> Exercise goal: The records that follow are to be repeated exactly, with the pictures removed.

(Dataset entries)
-- -- --

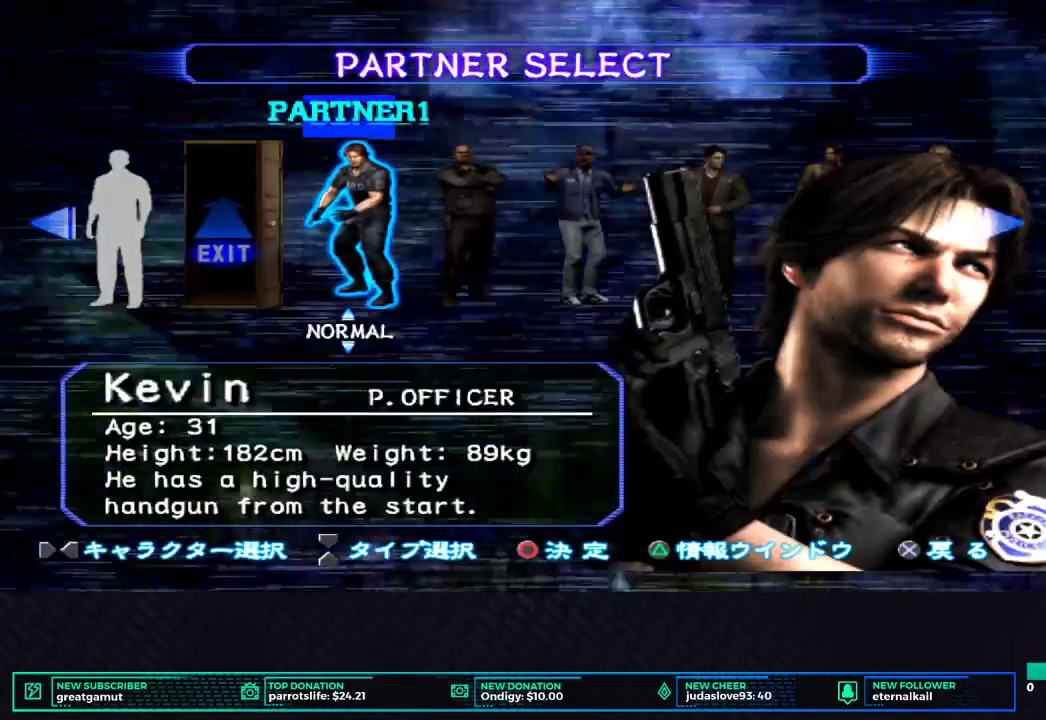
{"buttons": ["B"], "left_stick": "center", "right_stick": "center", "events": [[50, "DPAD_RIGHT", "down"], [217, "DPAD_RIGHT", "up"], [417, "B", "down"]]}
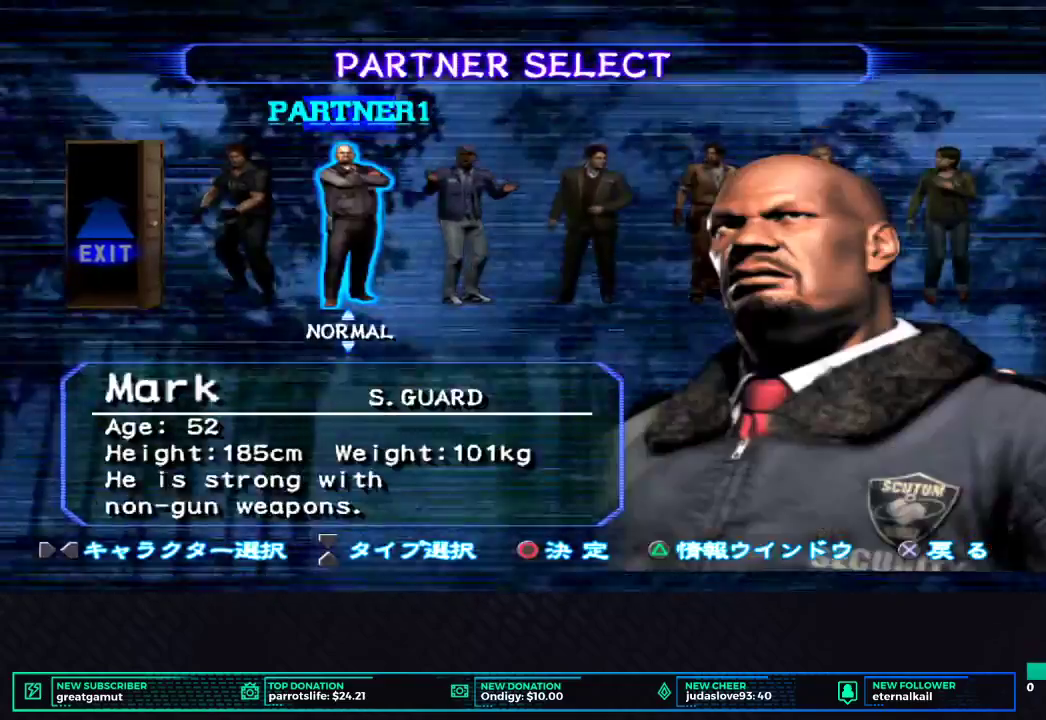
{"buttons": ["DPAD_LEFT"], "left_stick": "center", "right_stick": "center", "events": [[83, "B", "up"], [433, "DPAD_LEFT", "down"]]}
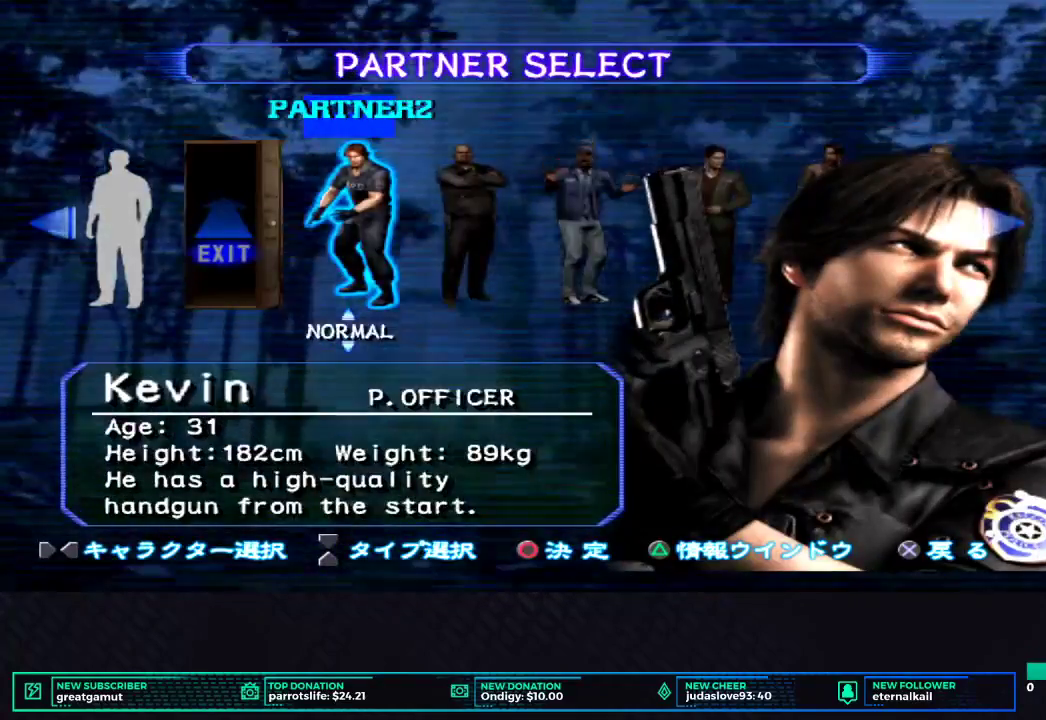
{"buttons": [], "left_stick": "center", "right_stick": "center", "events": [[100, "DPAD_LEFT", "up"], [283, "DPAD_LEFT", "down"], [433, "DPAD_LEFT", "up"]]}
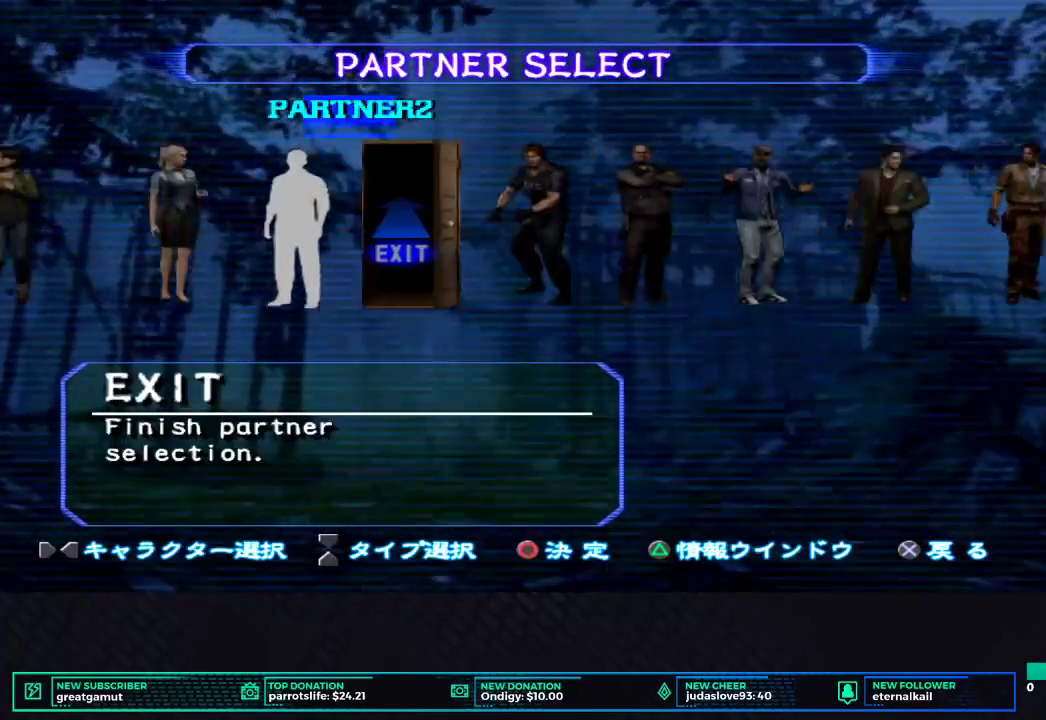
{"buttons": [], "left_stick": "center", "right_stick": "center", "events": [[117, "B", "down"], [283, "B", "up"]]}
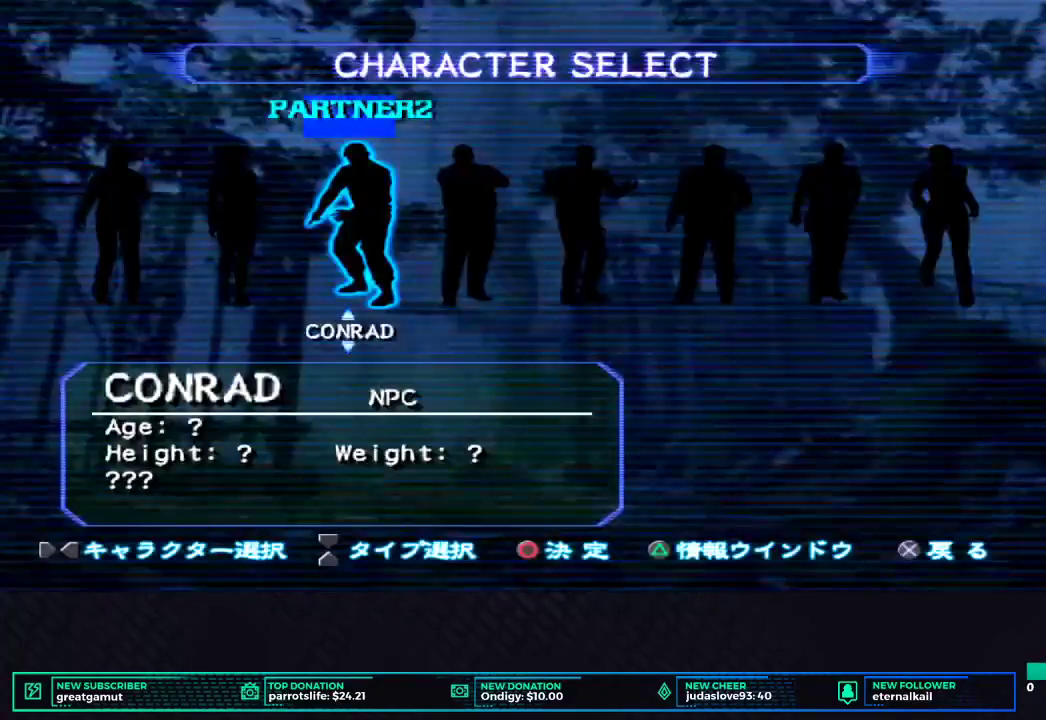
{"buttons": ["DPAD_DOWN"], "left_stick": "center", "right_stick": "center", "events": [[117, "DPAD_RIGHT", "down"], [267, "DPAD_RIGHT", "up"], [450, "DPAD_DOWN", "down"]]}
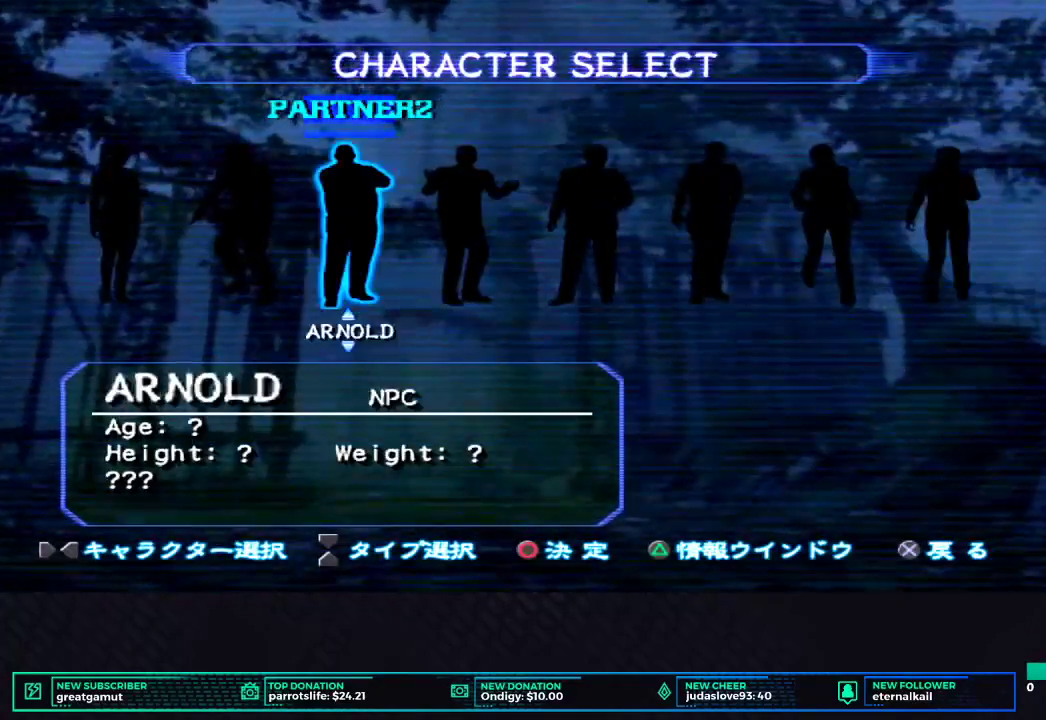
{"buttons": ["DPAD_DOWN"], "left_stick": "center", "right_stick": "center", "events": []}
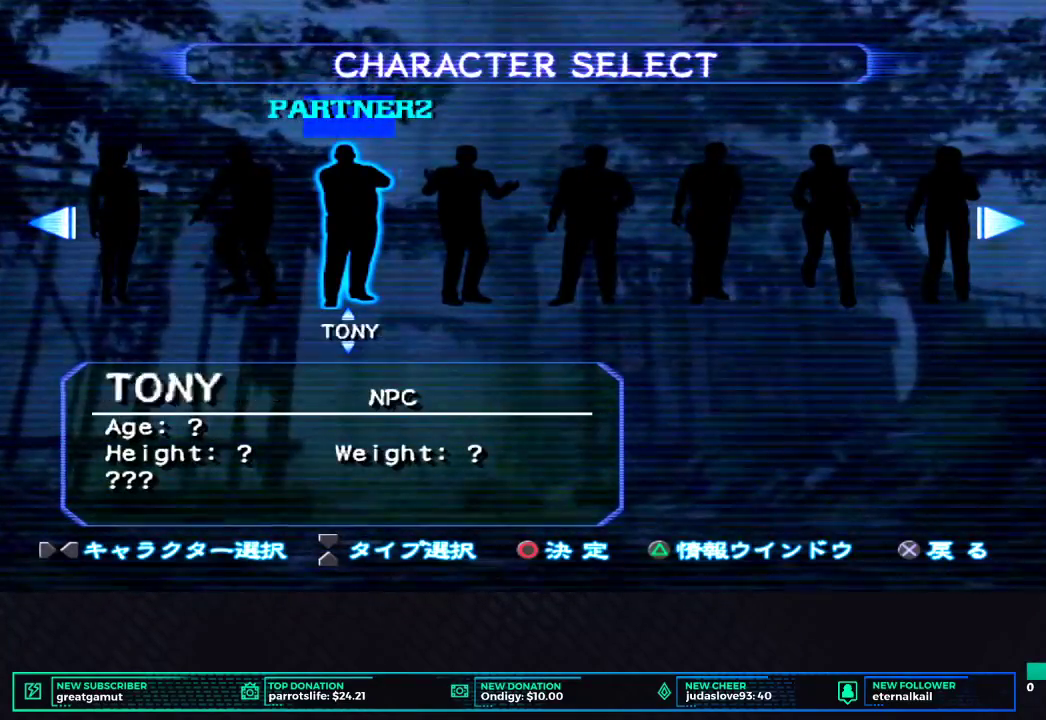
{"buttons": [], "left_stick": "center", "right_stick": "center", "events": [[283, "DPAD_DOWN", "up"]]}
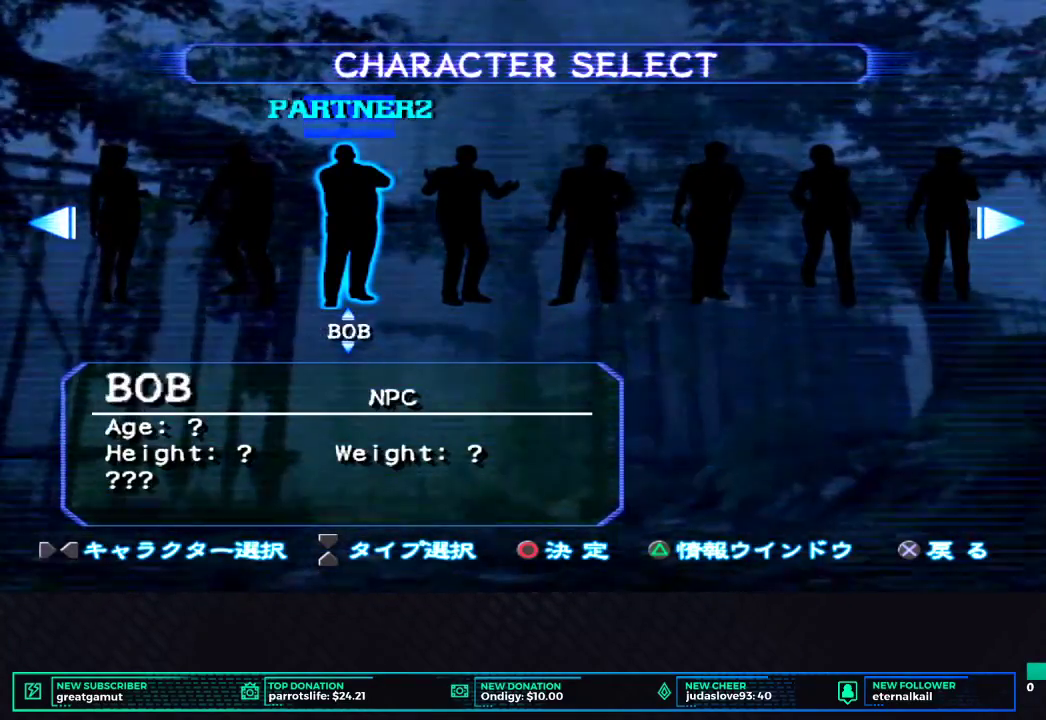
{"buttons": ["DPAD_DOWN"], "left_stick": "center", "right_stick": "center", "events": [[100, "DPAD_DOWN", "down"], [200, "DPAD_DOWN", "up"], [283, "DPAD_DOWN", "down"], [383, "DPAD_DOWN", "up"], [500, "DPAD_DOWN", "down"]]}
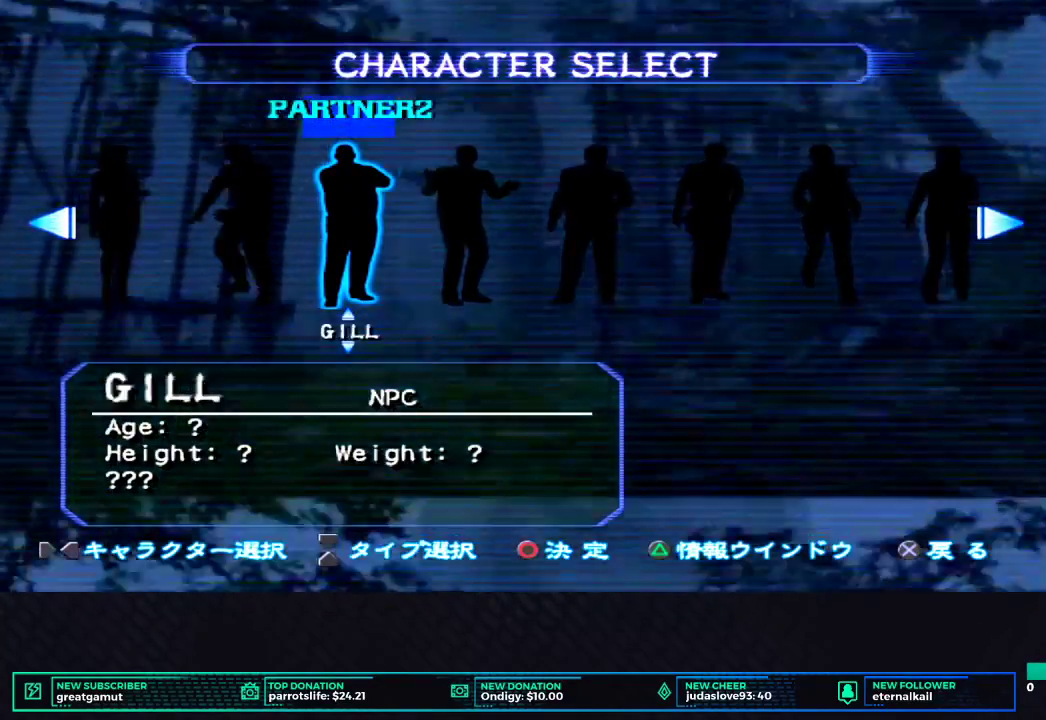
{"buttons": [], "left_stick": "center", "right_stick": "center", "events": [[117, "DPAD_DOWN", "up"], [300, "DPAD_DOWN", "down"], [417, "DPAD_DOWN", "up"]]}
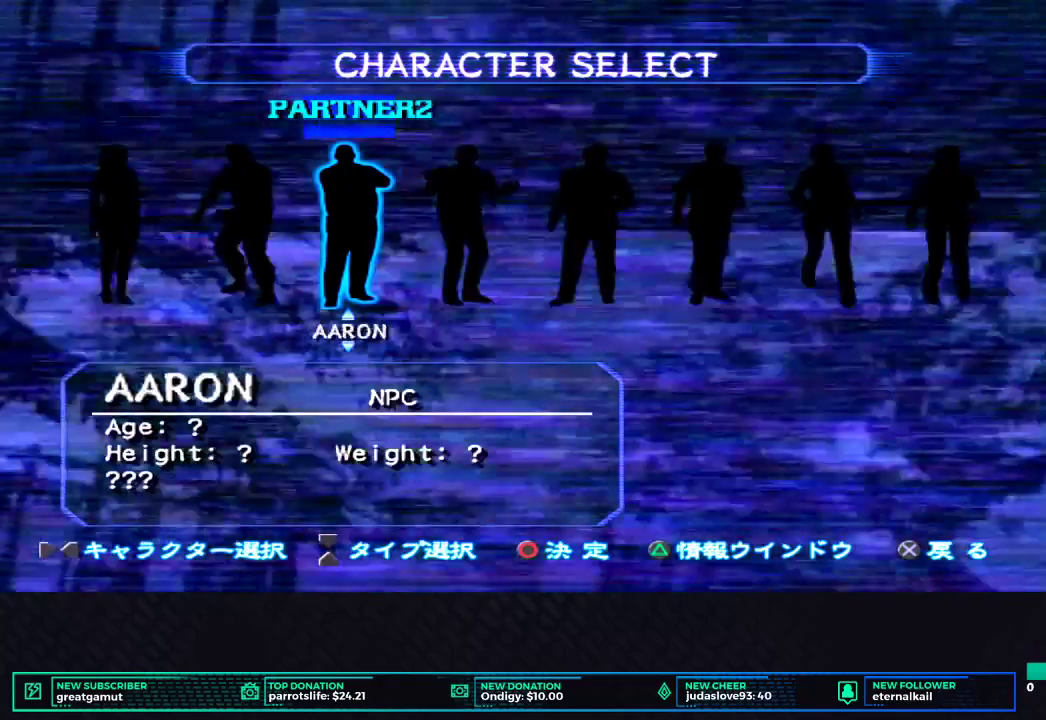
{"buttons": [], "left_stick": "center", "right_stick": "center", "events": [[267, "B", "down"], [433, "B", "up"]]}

-- -- --

> Worked solution:
{"buttons": ["B"], "left_stick": "center", "right_stick": "center", "events": [[50, "DPAD_RIGHT", "down"], [217, "DPAD_RIGHT", "up"], [417, "B", "down"]]}
{"buttons": ["DPAD_LEFT"], "left_stick": "center", "right_stick": "center", "events": [[83, "B", "up"], [433, "DPAD_LEFT", "down"]]}
{"buttons": [], "left_stick": "center", "right_stick": "center", "events": [[100, "DPAD_LEFT", "up"], [283, "DPAD_LEFT", "down"], [433, "DPAD_LEFT", "up"]]}
{"buttons": [], "left_stick": "center", "right_stick": "center", "events": [[117, "B", "down"], [283, "B", "up"]]}
{"buttons": ["DPAD_DOWN"], "left_stick": "center", "right_stick": "center", "events": [[117, "DPAD_RIGHT", "down"], [267, "DPAD_RIGHT", "up"], [450, "DPAD_DOWN", "down"]]}
{"buttons": ["DPAD_DOWN"], "left_stick": "center", "right_stick": "center", "events": []}
{"buttons": [], "left_stick": "center", "right_stick": "center", "events": [[283, "DPAD_DOWN", "up"]]}
{"buttons": ["DPAD_DOWN"], "left_stick": "center", "right_stick": "center", "events": [[100, "DPAD_DOWN", "down"], [200, "DPAD_DOWN", "up"], [283, "DPAD_DOWN", "down"], [383, "DPAD_DOWN", "up"], [500, "DPAD_DOWN", "down"]]}
{"buttons": [], "left_stick": "center", "right_stick": "center", "events": [[117, "DPAD_DOWN", "up"], [300, "DPAD_DOWN", "down"], [417, "DPAD_DOWN", "up"]]}
{"buttons": [], "left_stick": "center", "right_stick": "center", "events": [[267, "B", "down"], [433, "B", "up"]]}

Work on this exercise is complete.